Persistent frontier with deduplication Queue, set, and a fetched counter are checkpointed to disk so runs can be paused and resumed. If no state exists, the crawler seeds from http://www.ics.uci.edu/.
Static corpus access URLs are mapped to hashed filenames, then parsed from CBOR to recover body, headers, status, and size. This enables repeatable experiments off-network.
Absolute link extraction Links are parsed from HTML and normalized to absolute form using lxml.html’s make_links_absolute and iterlinks, which avoids brittle string concatenation.
Trap-aware URL validation Heuristics reject already processed URLs, missing hosts, excessive length, deep paths, repetitive segments, parameter explosions, session IDs, and non-HTML assets. The validator also screens known dynamic patterns such as wp-json and reply-thread parameters.
Crawl analytics While crawling, the system tracks per-subdomain URL counts, the page with the most links, the longest page by words, frequently used terms (stop-words removed), downloaded URLs, and identified traps, then writes a human-readable analytics.txt.

Architecture

Frontier: double-ended queue plus membership set, with save_frontier and load_frontier for crash-safe progress.
Corpus: hashed URL mapping (sha224) and CBOR decoding to return a uniform response dictionary of content, content_type, http_code, and redirection fields.
Crawler: main loop fetches a URL, extracts links, validates candidates, adds valid ones back to the frontier, and updates analytics; stop-words come from NLTK and HTML text is extracted with BeautifulSoup.
Entry point: main.py wires modules together and registers a shutdown hook to persist state.

Trap Avoidance Heuristics

The validator applies layered checks to reduce duplicates and crawler traps:

protocol check for http and https, hostname required, fragment removal and URL normalization
hard caps on URL length and query parameter count; long query strings are rejected
repetitive directory patterns and excessive depth detection
session-ID filters, reply-to comment parameters, and JSON API endpoints for CMS platforms
a broad extension blacklist for non-HTML assets and archives

All logic is in crawler.py:is_valid together with helpers for normalization and repetition checks.

Analytics Collected

Per-subdomain URL counts and the page with the most links
Longest page by word count (HTML markup excluded)
Top 50 words across the corpus, excluding English stop-words
Downloaded URLs and a list of identified traps Results are written to analytics.txt at the end of a crawl.

How to Run

Follow the course brief: install Python 3 and required libraries, download the ICS static corpus, then run the crawler with the corpus directory path.

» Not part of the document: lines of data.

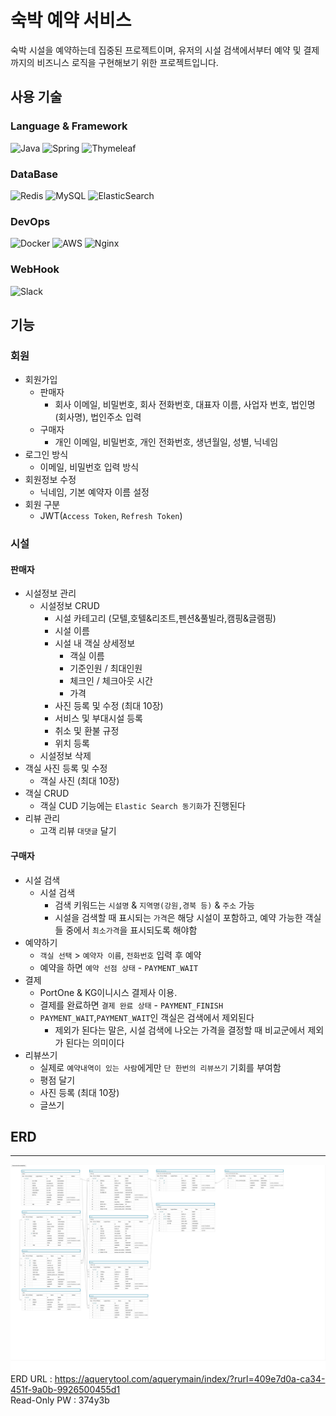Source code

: # 숙박 예약 서비스
숙박 시설을 예약하는데 집중된 프로젝트이며, 유저의 시설 검색에서부터 예약 및 결제까지의 비즈니스 로직을 구현해보기 위한 프로젝트입니다.
## 사용 기술
### Language & Framework
![Java](https://img.shields.io/badge/java-%23ED8B00.svg?style=for-the-badge&logo=openjdk&logoColor=white)
![Spring](https://img.shields.io/badge/Spring-6DB33F?style=for-the-badge&logo=spring&logoColor=white)
![Thymeleaf](https://img.shields.io/badge/Thymeleaf-%23005C0F.svg?style=for-the-badge&logo=Thymeleaf&logoColor=white)
### DataBase
![Redis](https://img.shields.io/badge/redis-%23DD0031.svg?&style=for-the-badge&logo=redis&logoColor=white)
![MySQL](https://img.shields.io/badge/MySQL-005C84?style=for-the-badge&logo=mysql&logoColor=white)
![ElasticSearch](https://img.shields.io/badge/-ElasticSearch-005571?style=for-the-badge&logo=elasticsearch)
### DevOps
![Docker](https://img.shields.io/badge/Docker-2CA5E0?style=for-the-badge&logo=docker&logoColor=white)
![AWS](https://img.shields.io/badge/AWS-%23FF9900.svg?style=for-the-badge&logo=amazon-aws&logoColor=white)
![Nginx](https://img.shields.io/badge/nginx-%23009639.svg?style=for-the-badge&logo=nginx&logoColor=white)
### WebHook
![Slack](https://img.shields.io/badge/Slack-4A154B?style=for-the-badge&logo=slack&logoColor=white)

## 기능
### 회원
- 회원가입
  - 판매자
    - 회사 이메일, 비밀번호, 회사 전화번호, 대표자 이름, 사업자 번호, 법인명(회사명), 법인주소 입력
  - 구매자
    - 개인 이메일, 비밀번호, 개인 전화번호, 생년월일, 성별, 닉네임
- 로그인 방식
  - 이메일, 비밀번호 입력 방식
- 회원정보 수정
  - 닉네임, 기본 예약자 이름 설정
- 회원 구분
  - JWT(`Access Token`, `Refresh Token`)

### 시설

#### 판매자
- 시설정보 관리
  - 시설정보 CRUD
    - 시설 카테고리 (모텔,호텔&리조트,펜션&풀빌라,캠핑&글램핑)
    - 시설 이름
    - 시설 내 객실 상세정보
      - 객실 이름
      - 기준인원 / 최대인원
      - 체크인 / 체크아웃 시간
      - 가격
    - 사진 등록 및 수정 (최대 10장)
    - 서비스 및 부대시설 등록
    - 취소 및 환불 규정
    - 위치 등록
  - 시설정보 삭제
- 객실 사진 등록 및 수정
  - 객실 사진 (최대 10장)
- 객실 CRUD
  - 객실 CUD 기능에는 `Elastic Search 동기화`가 진행된다
- 리뷰 관리
  - 고객 리뷰 `대댓글` 달기
#### 구매자
- 시설 검색
  - 시설 검색
    - 검색 키워드는 `시설명` & `지역명(강원,경북 등)` & `주소` 가능
    - 시설을 검색할 때 표시되는 `가격`은 해당 시설이 포함하고, 예약 가능한 객실들 중에서 `최소가격`을 표시되도록 해야함
- 예약하기
  - `객실 선택` > `예약자 이름`, `전화번호` 입력 후 예약
  - 예약을 하면 `예약 선점 상태` - `PAYMENT_WAIT`
- 결제
  - PortOne & KG이니시스 결제사 이용.
  - 결제를 완료하면 `결제 완료 상태` - `PAYMENT_FINISH`
  - `PAYMENT_WAIT`,`PAYMENT_WAIT`인 객실은 검색에서 제외된다
    - 제외가 된다는 말은, 시설 검색에 나오는 가격을 결정할 때 비교군에서 제외가 된다는 의미이다
- 리뷰쓰기
  - 실제로 `예약내역이 있는 사람`에게만 `단 한번의 리뷰쓰기` 기회를 부여함
  - 평점 달기
  - 사진 등록 (최대 10장)
  - 글쓰기

## ERD

---
![ReservationERD](./image/ReservationERD_latest4.jpg)
ERD URL : https://aquerytool.com/aquerymain/index/?rurl=409e7d0a-ca34-451f-9a0b-9926500455d1
</br>
Read-Only PW : 374y3b

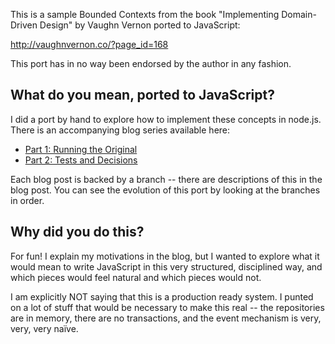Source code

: This is a sample Bounded Contexts from the book
"Implementing Domain-Driven Design" by Vaughn Vernon ported to JavaScript:

http://vaughnvernon.co/?page_id=168

This port has in no way been endorsed by the author in any fashion.

## What do you mean, ported to JavaScript?

I did a port by hand to explore how to implement these concepts in node.js.
There is an accompanying blog series available here:

* [Part 1: Running the Original](http://david.wangfaulkner.com/iddd-in-javascript-part-1-running-the-original)
* [Part 2: Tests and Decisions](http://david.wangfaulkner.com/iddd-in-javascript-part-2-tests-and-decisions)

Each blog post is backed by a branch -- there are descriptions of this in the blog post. You can see the evolution of this port by looking at the branches in
order.

## Why did you do this?

For fun! I explain my motivations in the blog, but I wanted to explore what it would mean to write JavaScript in this very structured, disciplined way, and which pieces would feel natural and which pieces would not.

I am explicitly NOT saying that this is a production ready system. I punted on a lot of stuff that would be necessary to make this real -- the repositories are in memory, there are no transactions, and the event mechanism is very, very, very naïve.
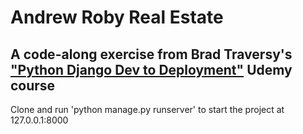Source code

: # Andrew Roby Real Estate
## A code-along exercise from Brad Traversy's ["Python Django Dev to Deployment"](https://www.udemy.com/python-django-dev-to-deployment/) Udemy course
Clone and run 'python manage.py runserver' to start the project at 127.0.0.1:8000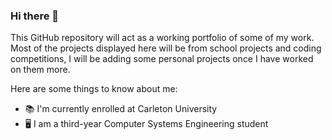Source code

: ### Hi there 👋

This GitHub repository will act as a working portfolio of some of my work.
Most of the projects displayed here will be from school projects and coding competitions, I will be adding some 
personal projects once I have worked on them more.


Here are some things to know about me:
- :books: I'm currently enrolled at Carleton University 
- :desktop_computer: I am a third-year Computer Systems Engineering student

For example:

python3 main.py /path/to/spacetime_crawler_data

The frontier will autosave on shutdown. Delete the frontier_state directory to reset progress.

My Role

I collaborated with my teammate on the crawler loop, absolute-URL extraction using lxml, and the trap-aware validator. I also contributed to the analytics subsystem: subdomain aggregation, longest-page detection, and frequency analysis with a custom tokenizer and NLTK stop-words.